Sunday, March 13, 2016

God sends us to the goal of glory – John 8:1-11, Isa 43:16-21, Phil 3:8-14

Lent, Yr C, Wk 5; Basilica of the Sacred Heart (ND).

The saddest thing about this gospel is that they walked away, these people with stones in their hands.  And there’s pretty stiff competition for the saddest thing about this gospel.  There’s the fact that there were going to stone a woman to death.  There’s their desire to test Jesus.  There’s the possibility that an act of adultery had been occurring, and we have to stand back and also be just as saddened, nay outraged, that we don’t know who consented to what in this encounter.  There is a lot to lament in this Gospel, about this happening retold to us, and about people and events in our lives whose memories it evokes.  But, I still contend that the saddest thing about this gospel is that they walked away, these people with stones in their hands.


Of course, I don’t mean that it would sadden me less if they had cast those stone, if they had added murderous defilement of human life to the sins of their hearts.  No, it saddens me that they didn’t drop their stones and go to Jesus.  And what gives me hope, what gladdens my heart, what excites me to strive for holiness, what allows me to proclaim this as gospel, as good news: is this woman, that she stays.  And unlike these people with stones in their hands, who desert, who flee, who cannot bear to be in the presence of the one who has convicted them of their sins, she is sent.

All depart, but only she is sent by Christ.  Only she leaves having been raised up, head held high to gaze in wonder, love and awe at the lofty grandeur of mercy incarnate; they skulk away, with heads bowed, made lower.  And that still saddens me.  If I’d have been writing this story, they would have dropped their stones and gone to Jesus for healing, and been sent and done wondrous things in his name.  I didn’t write that story; but, I can help write a new story, we can help write a new story: a story in which sinners never skulk away but come to Jesus and are sent out with heads held high.  Lament can become fuel for zeal.  And if we want to invite others to God’s mercy we have to start by encountering it for ourselves.

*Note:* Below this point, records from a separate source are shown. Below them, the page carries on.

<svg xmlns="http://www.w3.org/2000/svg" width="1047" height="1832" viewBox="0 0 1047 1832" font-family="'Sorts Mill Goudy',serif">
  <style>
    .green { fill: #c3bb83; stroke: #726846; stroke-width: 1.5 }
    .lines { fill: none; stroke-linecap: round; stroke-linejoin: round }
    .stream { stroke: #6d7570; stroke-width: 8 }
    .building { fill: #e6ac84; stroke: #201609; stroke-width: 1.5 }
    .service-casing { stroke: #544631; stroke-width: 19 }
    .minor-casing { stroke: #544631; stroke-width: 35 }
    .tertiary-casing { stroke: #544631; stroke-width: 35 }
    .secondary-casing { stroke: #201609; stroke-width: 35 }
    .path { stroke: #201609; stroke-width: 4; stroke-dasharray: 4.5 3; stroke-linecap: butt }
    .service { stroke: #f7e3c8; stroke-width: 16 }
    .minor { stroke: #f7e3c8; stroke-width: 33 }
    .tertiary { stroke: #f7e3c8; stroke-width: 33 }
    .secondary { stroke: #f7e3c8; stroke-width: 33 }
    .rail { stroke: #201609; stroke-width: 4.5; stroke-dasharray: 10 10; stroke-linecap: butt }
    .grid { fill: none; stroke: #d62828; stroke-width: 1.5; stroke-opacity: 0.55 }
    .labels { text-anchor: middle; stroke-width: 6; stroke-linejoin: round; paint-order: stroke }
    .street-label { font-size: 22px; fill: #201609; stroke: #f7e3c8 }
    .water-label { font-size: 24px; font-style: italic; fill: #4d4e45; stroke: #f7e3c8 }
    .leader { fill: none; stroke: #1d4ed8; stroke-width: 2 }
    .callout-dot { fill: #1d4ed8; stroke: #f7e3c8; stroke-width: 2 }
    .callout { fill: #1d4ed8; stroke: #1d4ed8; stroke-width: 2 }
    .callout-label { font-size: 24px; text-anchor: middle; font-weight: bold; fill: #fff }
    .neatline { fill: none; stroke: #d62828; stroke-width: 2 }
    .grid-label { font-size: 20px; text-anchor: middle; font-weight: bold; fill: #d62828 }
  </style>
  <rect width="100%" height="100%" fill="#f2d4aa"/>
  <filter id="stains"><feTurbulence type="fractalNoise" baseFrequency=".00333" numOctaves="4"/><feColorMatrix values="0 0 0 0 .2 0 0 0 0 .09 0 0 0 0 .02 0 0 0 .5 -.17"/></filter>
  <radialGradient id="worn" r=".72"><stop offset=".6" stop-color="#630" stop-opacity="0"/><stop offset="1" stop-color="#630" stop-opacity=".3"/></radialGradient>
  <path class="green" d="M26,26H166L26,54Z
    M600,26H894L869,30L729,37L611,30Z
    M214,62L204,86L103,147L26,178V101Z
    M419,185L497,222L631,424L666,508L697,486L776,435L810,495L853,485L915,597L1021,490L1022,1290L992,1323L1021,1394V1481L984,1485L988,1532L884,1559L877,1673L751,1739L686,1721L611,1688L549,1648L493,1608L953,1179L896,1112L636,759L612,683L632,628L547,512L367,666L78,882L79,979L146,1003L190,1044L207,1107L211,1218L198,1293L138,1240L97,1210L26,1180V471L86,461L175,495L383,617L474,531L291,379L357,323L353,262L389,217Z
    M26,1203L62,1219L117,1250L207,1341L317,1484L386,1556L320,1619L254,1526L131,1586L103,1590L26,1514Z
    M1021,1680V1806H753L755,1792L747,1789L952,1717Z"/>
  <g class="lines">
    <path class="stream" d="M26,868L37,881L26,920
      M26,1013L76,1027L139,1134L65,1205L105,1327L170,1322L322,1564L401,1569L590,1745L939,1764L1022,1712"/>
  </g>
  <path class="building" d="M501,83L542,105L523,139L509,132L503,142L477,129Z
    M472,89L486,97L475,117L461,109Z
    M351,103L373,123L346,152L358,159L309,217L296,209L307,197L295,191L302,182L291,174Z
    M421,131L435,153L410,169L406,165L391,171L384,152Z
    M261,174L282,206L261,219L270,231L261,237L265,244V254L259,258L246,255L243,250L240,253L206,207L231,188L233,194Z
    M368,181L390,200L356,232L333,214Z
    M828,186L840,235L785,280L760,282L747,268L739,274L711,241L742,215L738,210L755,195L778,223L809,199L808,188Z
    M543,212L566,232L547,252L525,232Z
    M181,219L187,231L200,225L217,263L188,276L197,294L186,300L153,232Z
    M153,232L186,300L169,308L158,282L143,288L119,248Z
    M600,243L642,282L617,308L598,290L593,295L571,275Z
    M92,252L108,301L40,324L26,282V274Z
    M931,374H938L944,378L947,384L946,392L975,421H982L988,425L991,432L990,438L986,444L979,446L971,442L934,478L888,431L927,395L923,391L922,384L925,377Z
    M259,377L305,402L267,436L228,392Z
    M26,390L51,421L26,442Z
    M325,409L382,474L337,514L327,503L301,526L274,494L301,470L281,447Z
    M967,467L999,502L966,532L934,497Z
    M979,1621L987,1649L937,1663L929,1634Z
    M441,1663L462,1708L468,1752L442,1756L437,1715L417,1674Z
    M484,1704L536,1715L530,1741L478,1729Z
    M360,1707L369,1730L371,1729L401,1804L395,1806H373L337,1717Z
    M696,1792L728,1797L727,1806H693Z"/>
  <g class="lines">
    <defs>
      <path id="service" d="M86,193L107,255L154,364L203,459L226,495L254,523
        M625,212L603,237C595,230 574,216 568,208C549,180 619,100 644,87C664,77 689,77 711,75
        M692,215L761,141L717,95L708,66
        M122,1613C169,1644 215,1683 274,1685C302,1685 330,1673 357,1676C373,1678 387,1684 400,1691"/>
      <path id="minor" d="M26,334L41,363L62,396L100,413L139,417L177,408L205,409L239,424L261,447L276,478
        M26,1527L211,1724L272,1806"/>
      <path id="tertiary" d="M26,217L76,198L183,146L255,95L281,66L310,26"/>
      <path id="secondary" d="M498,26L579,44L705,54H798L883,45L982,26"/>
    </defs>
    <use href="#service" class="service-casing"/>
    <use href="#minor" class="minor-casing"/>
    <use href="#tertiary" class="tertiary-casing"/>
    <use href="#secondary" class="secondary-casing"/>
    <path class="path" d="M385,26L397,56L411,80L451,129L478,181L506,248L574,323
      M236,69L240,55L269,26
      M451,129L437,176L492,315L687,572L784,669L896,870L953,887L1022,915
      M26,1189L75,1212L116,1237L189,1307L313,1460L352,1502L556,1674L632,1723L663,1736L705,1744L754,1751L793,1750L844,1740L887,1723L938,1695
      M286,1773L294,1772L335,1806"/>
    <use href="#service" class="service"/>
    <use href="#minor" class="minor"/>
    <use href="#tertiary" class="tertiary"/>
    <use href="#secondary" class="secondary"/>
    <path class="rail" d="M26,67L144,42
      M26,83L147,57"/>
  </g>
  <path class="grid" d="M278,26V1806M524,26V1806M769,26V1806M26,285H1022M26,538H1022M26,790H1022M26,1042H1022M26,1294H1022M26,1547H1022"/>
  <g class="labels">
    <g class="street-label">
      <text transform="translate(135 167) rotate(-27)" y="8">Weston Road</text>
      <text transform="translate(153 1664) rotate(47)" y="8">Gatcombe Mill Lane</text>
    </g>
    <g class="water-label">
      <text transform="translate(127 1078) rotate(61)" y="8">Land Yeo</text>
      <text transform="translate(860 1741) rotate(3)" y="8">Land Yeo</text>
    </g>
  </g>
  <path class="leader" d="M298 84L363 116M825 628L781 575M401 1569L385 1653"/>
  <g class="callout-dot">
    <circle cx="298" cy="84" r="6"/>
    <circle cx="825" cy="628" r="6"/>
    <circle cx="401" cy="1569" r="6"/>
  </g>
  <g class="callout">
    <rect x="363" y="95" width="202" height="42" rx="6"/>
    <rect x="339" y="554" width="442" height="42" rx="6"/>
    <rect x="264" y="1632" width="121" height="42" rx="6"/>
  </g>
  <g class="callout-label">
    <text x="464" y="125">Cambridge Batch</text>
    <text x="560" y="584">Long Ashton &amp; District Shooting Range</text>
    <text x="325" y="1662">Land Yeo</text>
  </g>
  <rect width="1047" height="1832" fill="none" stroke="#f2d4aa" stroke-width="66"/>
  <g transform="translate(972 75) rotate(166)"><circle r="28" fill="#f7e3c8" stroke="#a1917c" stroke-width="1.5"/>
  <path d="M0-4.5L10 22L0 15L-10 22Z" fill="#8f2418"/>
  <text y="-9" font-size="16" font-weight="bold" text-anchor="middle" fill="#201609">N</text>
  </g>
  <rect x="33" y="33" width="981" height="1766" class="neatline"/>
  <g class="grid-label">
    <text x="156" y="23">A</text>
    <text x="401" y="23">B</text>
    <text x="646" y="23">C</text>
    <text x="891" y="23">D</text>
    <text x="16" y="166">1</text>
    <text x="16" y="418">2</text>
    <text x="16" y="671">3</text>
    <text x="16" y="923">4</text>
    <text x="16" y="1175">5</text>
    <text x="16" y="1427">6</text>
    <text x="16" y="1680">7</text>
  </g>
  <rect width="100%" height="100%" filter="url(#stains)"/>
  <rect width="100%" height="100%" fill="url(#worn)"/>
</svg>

Throughout our lives, and maybe particularly in this season of Lent, we find ourselves convicted of our sins and experience compunction.  And however God uses the created order to show us that, it is the Spirit who convicts, who shows us the stones in our hands, that we don’t know how they got there; or the stones a stone’s throw away from us, that in our heart of hearts we did not want to hurl, but we did.  And I don’t want to homogenize all sin, to say that all sin is equally deadly or equally vicious.  But all sin is sin, and what I long for is for us each to drop it, but not skulk away; instead, to come to Jesus and leave sent.


These past few Lents, I’ve made part of my fasting to fast from taking the best available parking space, to try and train myself to think humbly of others as more important than myself, to recognize that someone else has heavier bags, a tighter schedule, or more fatigue in their bones.  I’ve found the main value of this fasting has been to show me quite how bad at it I am.  How often my autopilot spidey-sense parking spot finder just locates me, right there next to the store, avoiding only the disabled parking spots (out of fear of a ticket, not love for the disabled).  And, then I start to justify staying there to myself, “well, it would be a waste of gas to move now,” and this year I can even footnote my excuse with Laudato Si’, and skulk away from trying to drop the stone of selfishness.

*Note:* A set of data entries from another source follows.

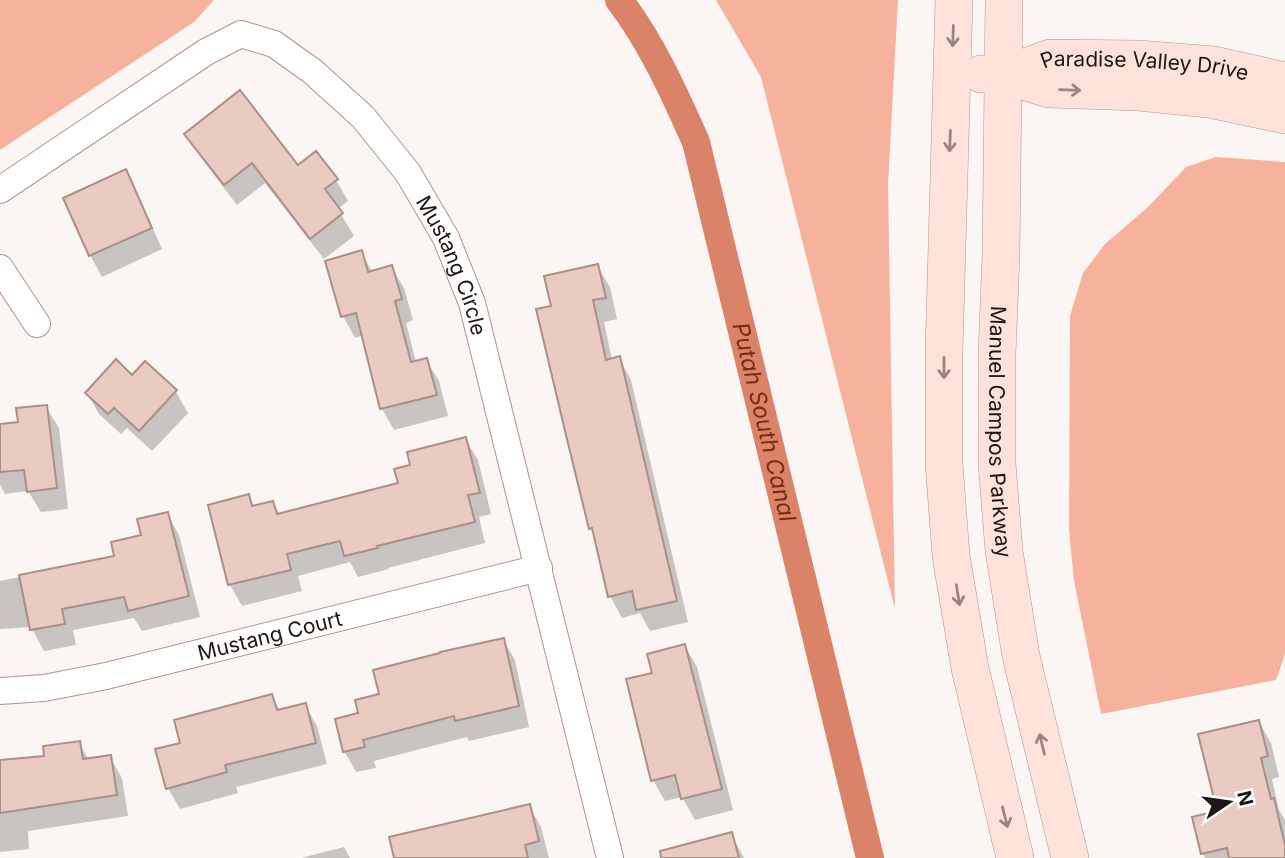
<svg xmlns="http://www.w3.org/2000/svg" width="1285" height="858" viewBox="0 0 1285 858" font-family="Inter,sans-serif">
<rect width="100%" height="100%" fill="#fbf5f3"/>
<path fill="#f6b29d" d="M0,0H214L194,22L0,150Z
M716,0H898L888,184L895,609L761,77Z
M1216,157L1285,162V654L1276,680L1101,714L1074,581L1069,530L1070,316L1083,273L1105,244L1148,207L1186,167Z"/>
<path fill="#0003" d="M186,134L336,180L348,201L338,209L354,236L324,259L265,183L237,205L199,155Z
M125,172L137,193L162,249L102,277L90,255Z
M361,252L373,273L391,267L404,288L413,320L406,323L416,362L426,360L439,381L448,416L394,430L382,409L363,335L355,338L343,316Z
M597,266L610,287L617,319L604,322L612,360L619,358L631,380L688,622L650,631L640,613L622,618L610,596L596,538L591,528L553,307Z
M145,363L176,392L188,413L152,451L127,428L121,434L99,414L87,393L132,377Z
M46,407L59,428L68,509L41,512L28,491L5,494L0,485V425L20,423Z
M465,439L478,460L491,514L479,517L485,543L388,568L389,569L358,577L350,562L298,576L302,591L242,606L230,585L210,506L248,496L255,507L272,503L280,515L400,484L413,466Z
M167,514L179,535L200,617L142,631L134,618L73,630L76,645L44,651L31,627L0,629V581L116,557L143,536Z
M503,640L515,660L529,727L469,741L467,737L374,761L376,768L356,772L344,751L361,714Z
M685,646L697,667L733,810L695,820L682,797L665,801L653,780L654,674Z
M272,696L280,711L305,705L317,726L327,764L236,787L238,793L180,809L168,788Z
M1259,722L1271,743L1279,777L1272,779L1279,810L1285,820V858H1205L1202,853Z
M79,743L89,760L110,757L122,778L128,816L28,831L29,849L0,852V762L46,758Z
M529,806L541,827L549,858H396Z
M731,834L744,858H699Z
M344,847L350,858H301Z"/>
<g fill="none" stroke-linecap="round" stroke-linejoin="round">
<path stroke="#da8369" stroke-width="28" id="s1" d="M619,0C652,43 674,93 696,142L870,858"/>
</g>
<path fill="#e9cbc2" stroke="#ac9087" stroke-width="2" d="M240,90L298,165L316,151L338,179L325,189L343,213L310,239L252,163L224,185L184,134Z
M126,169L152,228L89,256L63,198Z
M362,250L368,272L392,265L402,299L395,301L411,362L427,358L437,395L380,409L356,313L341,317L325,261Z
M598,264L606,298L593,300L606,360L620,356L677,601L636,610L632,591L608,597L592,528L589,529L566,435L536,309L551,306L544,276Z
M116,359L132,375L145,361L177,390L139,431L114,408L108,414L85,393Z
M47,405L57,488L27,492L24,470L0,472V424L18,422L16,408Z
M466,437L480,493L468,495L475,522L377,546L378,548L344,556L340,541L287,554L291,570L228,585L208,505L249,494L252,506L273,501L277,514L398,483L394,469L410,465L407,452Z
M168,512L189,596L128,611L124,597L62,609L65,624L30,630L19,575L114,556L111,542L141,535L137,519Z
M504,638L519,706L455,721L454,716L363,740L365,747L343,752L335,719L358,713L355,700L379,694L373,670L440,653V652Z
M685,644L722,789L681,799L675,775L651,781L626,679L652,673L647,654Z
M272,694L277,710L306,703L316,743L225,765L227,772L166,789L155,749L180,743L174,720Z
M1259,720L1268,756L1261,758L1271,799L1274,798L1285,845V858H1229L1227,848L1201,854L1192,817L1217,811L1198,734Z
M80,741L83,759L111,755L117,795L0,813V760L44,756L43,746Z
M530,804L539,841L525,845L528,858H394L389,837Z
M732,832L739,858H661L660,851Z"/>
<g fill="none" stroke-linecap="round" stroke-linejoin="round">
<defs>
<g id="street">
<path id="s2" d="M0,190L206,52L241,34L274,44L312,71L363,117L408,173L446,238L472,303L610,858"/>
<path d="M0,268L37,324"/>
<path id="s3" d="M0,691L44,688L106,676L539,568"/>
</g>
<g id="secondary">
<path d="M954,0L944,351V463L951,556L970,668L1015,858"/>
<path id="s4" d="M1004,0L1001,255L997,354V464L1004,551L1021,656L1070,858"/>
<path d="M981,74L1004,75L1049,89L1139,92L1209,99L1285,115"/>
<path id="s5" d="M1004,75L1050,58L1138,59L1214,65L1285,81"/>
</g>
</defs>
<use href="#street" stroke="#b1958c" stroke-width="28"/>
<use href="#secondary" stroke="#b1958c" stroke-width="38"/>
<use href="#street" stroke="#fff" stroke-width="26"/>
<use href="#secondary" stroke="#ffe3db" stroke-width="37"/>
</g>
<defs><path id="oneway-shaft" d="M-6 0H5M1.5-3L5.5 0L1.5 3" fill="none" stroke-width="1.6" stroke-linecap="round" stroke-linejoin="round" transform="scale(1.75)"/></defs>
<g stroke="#9a8681">
<use href="#oneway-shaft" transform="translate(953 36) rotate(92)"/>
<use href="#oneway-shaft" transform="translate(1070 90) rotate(2)"/>
<use href="#oneway-shaft" transform="translate(950 141) rotate(92)"/>
<use href="#oneway-shaft" transform="translate(944 368) rotate(90)"/>
<use href="#oneway-shaft" transform="translate(958 595) rotate(81)"/>
<use href="#oneway-shaft" transform="translate(1042 744) rotate(-103)"/>
<use href="#oneway-shaft" transform="translate(1005 817) rotate(76)"/>
</g>
<g text-anchor="middle" dominant-baseline="central" stroke-width="6" stroke-linejoin="round" paint-order="stroke">
<g font-size="21" fill="#1f1512" stroke="#fff">
<text stroke="none"><textPath href="#s5" startOffset="144">Paradise Valley Drive</textPath></text>
<text stroke="none"><textPath href="#s2" startOffset="612">Mustang Circle</textPath></text>
<text stroke="none"><textPath href="#s4" startOffset="432">Manuel Campos Parkway</textPath></text>
<text stroke="none"><textPath href="#s3" startOffset="276">Mustang Court</textPath></text>
</g>
<g font-size="23" font-style="italic" fill="#792b11" stroke="#fff">
<text stroke="none"><textPath href="#s1" startOffset="450">Putah South Canal</textPath></text>
</g>
</g>
<g transform="translate(1229 802) rotate(77)" stroke="#ffffff" stroke-width="5" paint-order="stroke">
<path d="M0-5L12 26L0 18L-12 26Z" fill="#1f1512"/>
<text y="-10" font-size="19" font-weight="bold" text-anchor="middle" fill="#1f1512">N</text>
</g>
</svg>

Here, in this place, in this Mass, we do not skulk away.  We don’t just leave right after the penitential act.  We acknowledge our sins, we profess our longing to drop our stones, and then we stay, and we hear the words of everlasting life.  We have our tender, intimate encounter with Jesus.  We pray, through the priest’s prayer that precedes the sign of peace, that God would not look upon our sins, but upon the faith of the Church.  And we trust that He is faithful in answering that prayer.  I’ve found that as I pray it in our name, I can’t help but briefly do what I’m asking God to do, and look over the congregation marveling at the faith of the Church, tasting for a brief moment what it means to look without judgment.  And then we’re sent.  “Go.”  “Go in peace, glorifying the Lord by your life.”

We are sent, with the woman who was sent.  We are sent to seek those who skulked away and invite them to this wondrous going forth, this pilgrimage together to holiness.  We are sent to seek those with stones still in their hands, and invite them on the same journey.  It’s a journey in response to that upward calling of which St. Paul wrote, being raised to walk with heads held high because we gaze with love and longing at what lies ahead, and with arms outstretched to beckon others to join us on the way because we want to share that with them.


And it is hard.  It does require straining forward.  But, we’re not journeying under our own steam.  Our reading from the book of Isaiah proclaims how God acts to create that way for us: that paths are forged in seas; deserts are watered; wild beasts made not just benign, but devout.  All this that we might come to our goal; that we, the people God formed for Himself, might announce his praise.